The study is one of the first to examine total carbon in an actively managed northeastern U.S. forest used for timber production. The research was conducted at two sites in northern New Hampshire within Dartmouth’s Second College Grant, Alder Brook and Merrill Brook. Both forest sites were harvested in the 1950s and 1960s and again in either the late 1990s or 2000s when an improvement cut was made. Alder Brook had one additional harvest in the 1970s. The researchers sought to identify how much carbon there is, where it is stored and how it varies from place to place. The team measured soil and trees from 96 study plots spread across each of the 80-hectare (or 200-acre) study areas. They estimated the total carbon stocks in the soil layers sampled, and analyzed how landscape elevation, soil moisture and pH, and vegetation impacted soil carbon data.

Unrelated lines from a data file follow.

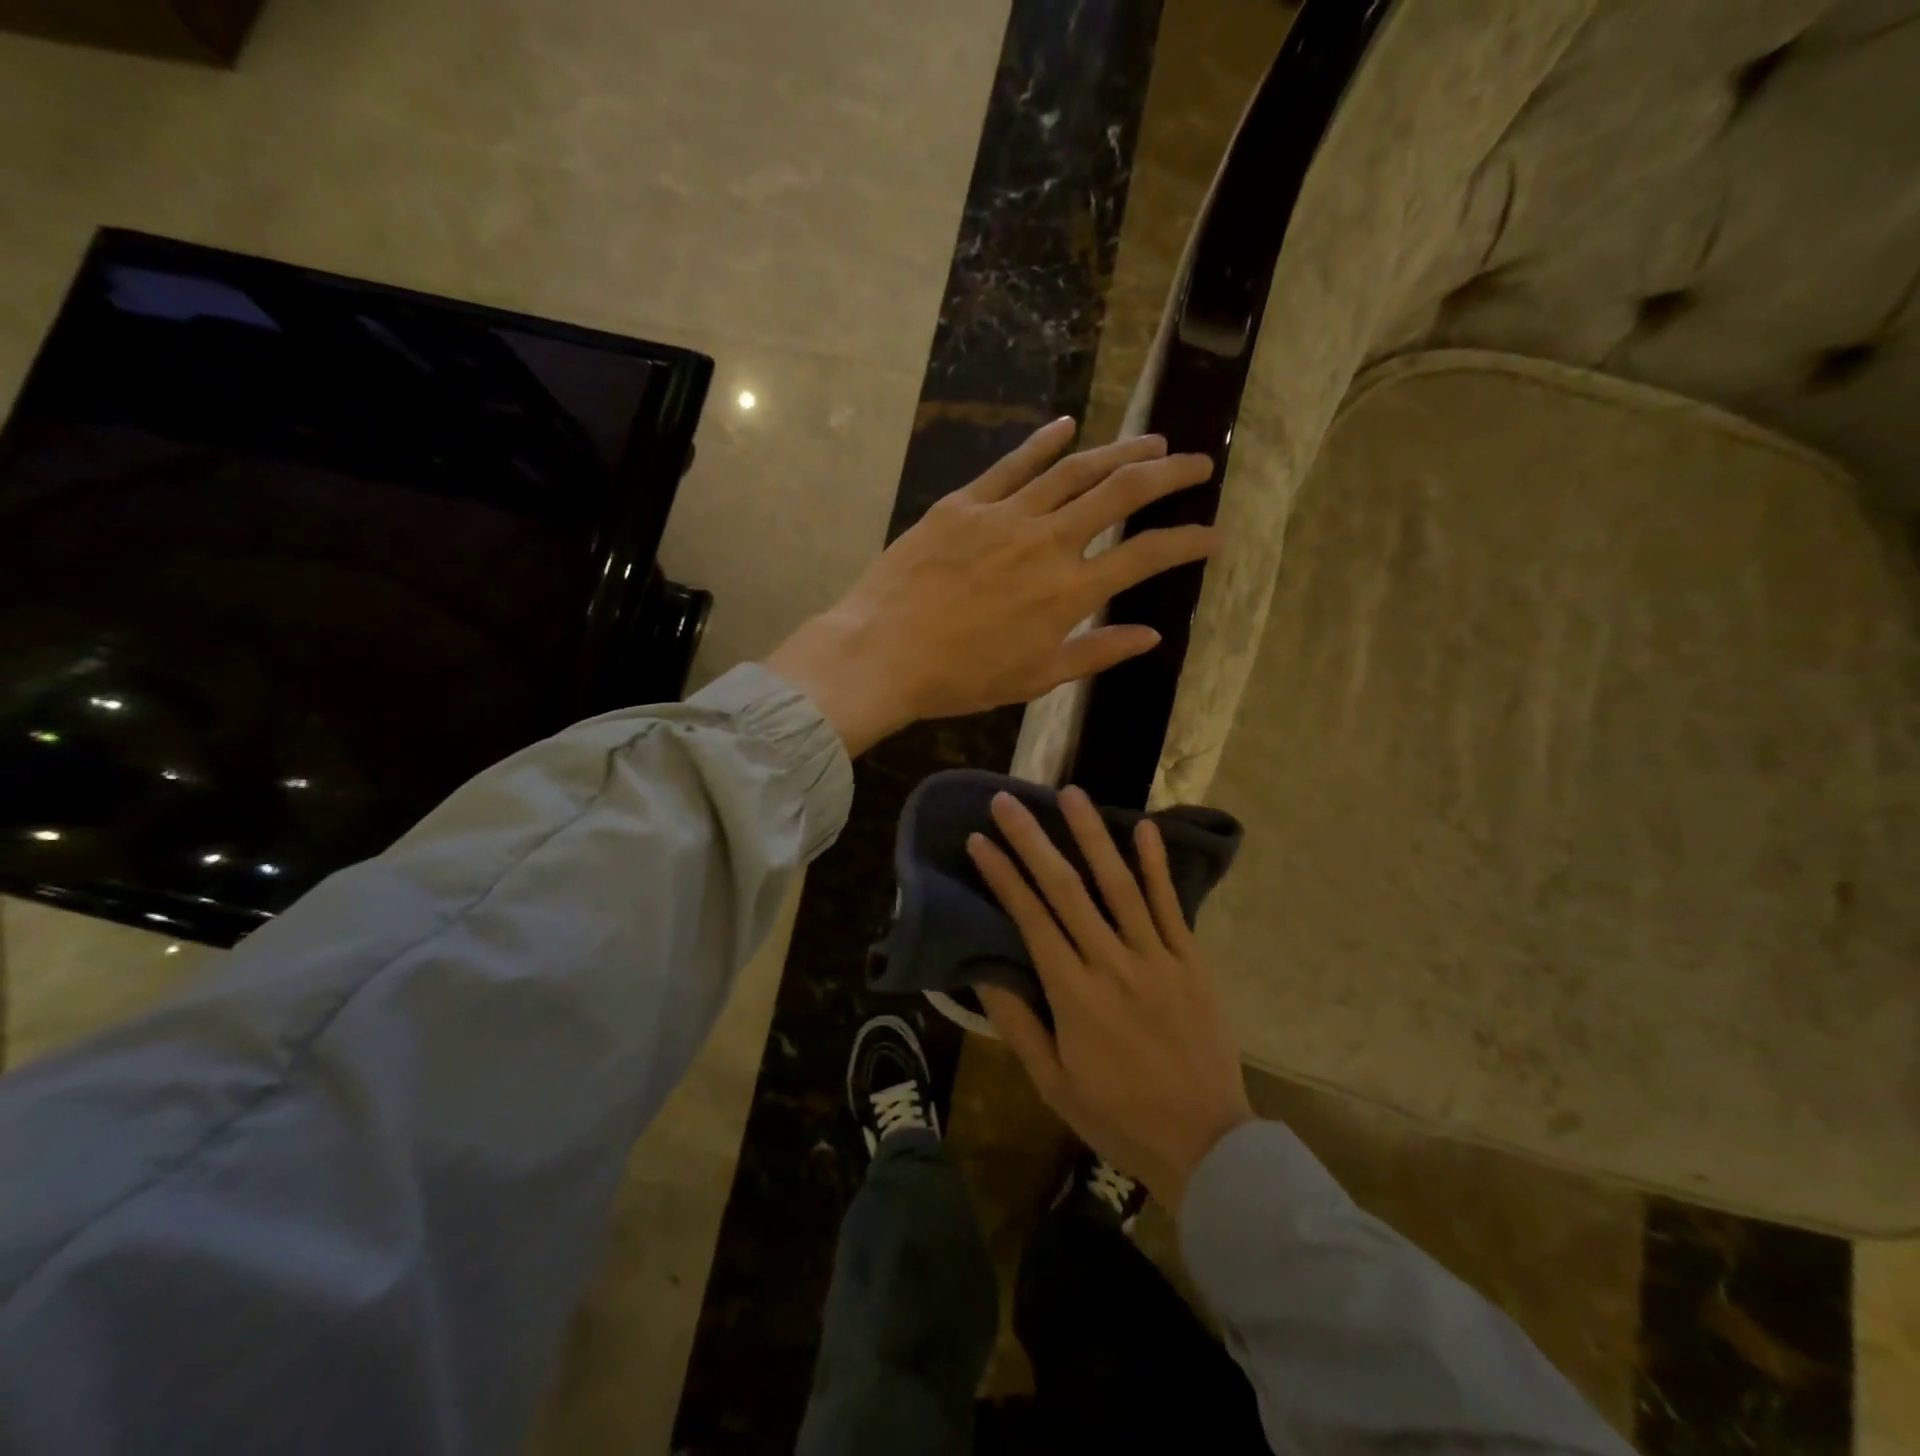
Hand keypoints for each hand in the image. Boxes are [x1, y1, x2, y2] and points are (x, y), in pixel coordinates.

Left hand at [763, 418, 1216, 753]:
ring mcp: (1005, 516)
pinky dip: (1043, 442)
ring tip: (1150, 440)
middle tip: (1196, 462)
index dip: (1187, 542)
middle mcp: (1048, 542)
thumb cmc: (960, 678)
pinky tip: (1068, 426)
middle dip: (1167, 474)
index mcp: (1069, 592)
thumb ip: (1095, 652)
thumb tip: (1149, 635)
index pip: (1145, 557)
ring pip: (1075, 469)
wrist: (883, 653)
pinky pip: (1012, 464)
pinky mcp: (965, 503)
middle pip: (1121, 494)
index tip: (1213, 534)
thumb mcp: (1035, 678)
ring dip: (1118, 451)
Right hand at [966, 787, 1253, 1214]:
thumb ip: (1019, 1025)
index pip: (1031, 919)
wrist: (1206, 1142)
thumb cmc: (1119, 1116)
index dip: (1003, 876)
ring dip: (1093, 835)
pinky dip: (1157, 865)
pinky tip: (1144, 827)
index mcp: (1074, 994)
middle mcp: (1112, 963)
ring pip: (1119, 885)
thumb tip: (983, 973)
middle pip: (1067, 889)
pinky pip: (1171, 905)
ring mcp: (1157, 957)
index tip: (980, 841)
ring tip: (1071, 794)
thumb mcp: (1054, 1084)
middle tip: (1008, 801)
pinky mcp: (1191, 960)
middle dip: (1033, 841)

The results revealed that the managed forests at Alder Brook and Merrill Brook are rich in carbon stores (approximately 118,500 kilograms per hectare), even though they have been logged several times over the last century. To put these carbon stocks in another context, the authors estimate that a 40-acre forest (1/16 of a square mile) in northern New Hampshire contains about the same amount of carbon as 53,000 automobile tanks of gasoline (which contains about 634 grams per liter of carbon). Of the total carbon in the forests at the two sites, about 60 percent was stored in the trees and 40 percent in the soil. The researchers found that soil carbon was higher in subplots where there were more and bigger trees, especially if there were fir and spruce trees present in addition to hardwoods.

Alder Brook, which had one more forest harvest than the other site, had about 15 percent less soil carbon deeper in the soil (mineral soil) than Merrill Brook. This was consistent with other Dartmouth research showing that logging activities can decrease soil carbon in the forests. Yet, while Alder Brook had less mineral soil carbon, this forest had more carbon in its trees and shallower soil. As a result, there was no less carbon overall at Alder Brook, the site that had been logged an additional time.

“Understanding the overall story of carbon in the forest, including how much carbon is stored in deep soil and the mechanisms that allow it to stay there, is something that we as the science community are just beginning to understand,” explains lead author Fiona V. Jevon, a graduate student in Dartmouth’s Ecology, Evolution, Ecosystems, and Society program. “Our results indicate that the amount of carbon stored in the deep soil layer (mineral soil carbon) is relatively large. That carbon tends to be much slower to change and may be less vulnerable to loss,” she added.

“Our forests are our friends in terms of limiting atmospheric carbon dioxide,” says co-author Matthew Ayres, a professor of biological sciences and chair of the graduate program in ecology, evolution, ecosystems and society at Dartmouth. “This study shows that our northeastern forests can provide sustainable products such as lumber, pulp and fuel while still serving as reservoirs for lots of carbon, but the details depend on how forests are managed, and we need to keep getting better at that.”

The study’s results provide a baseline for soil carbon data at Alder Brook and Merrill Brook, which are part of a broader research effort throughout forests in the U.S. and Canada called Adaptive Silviculture for Climate Change that is examining the short- and long-term effects of co-developed forest adaptation strategies on sustaining forests into the future.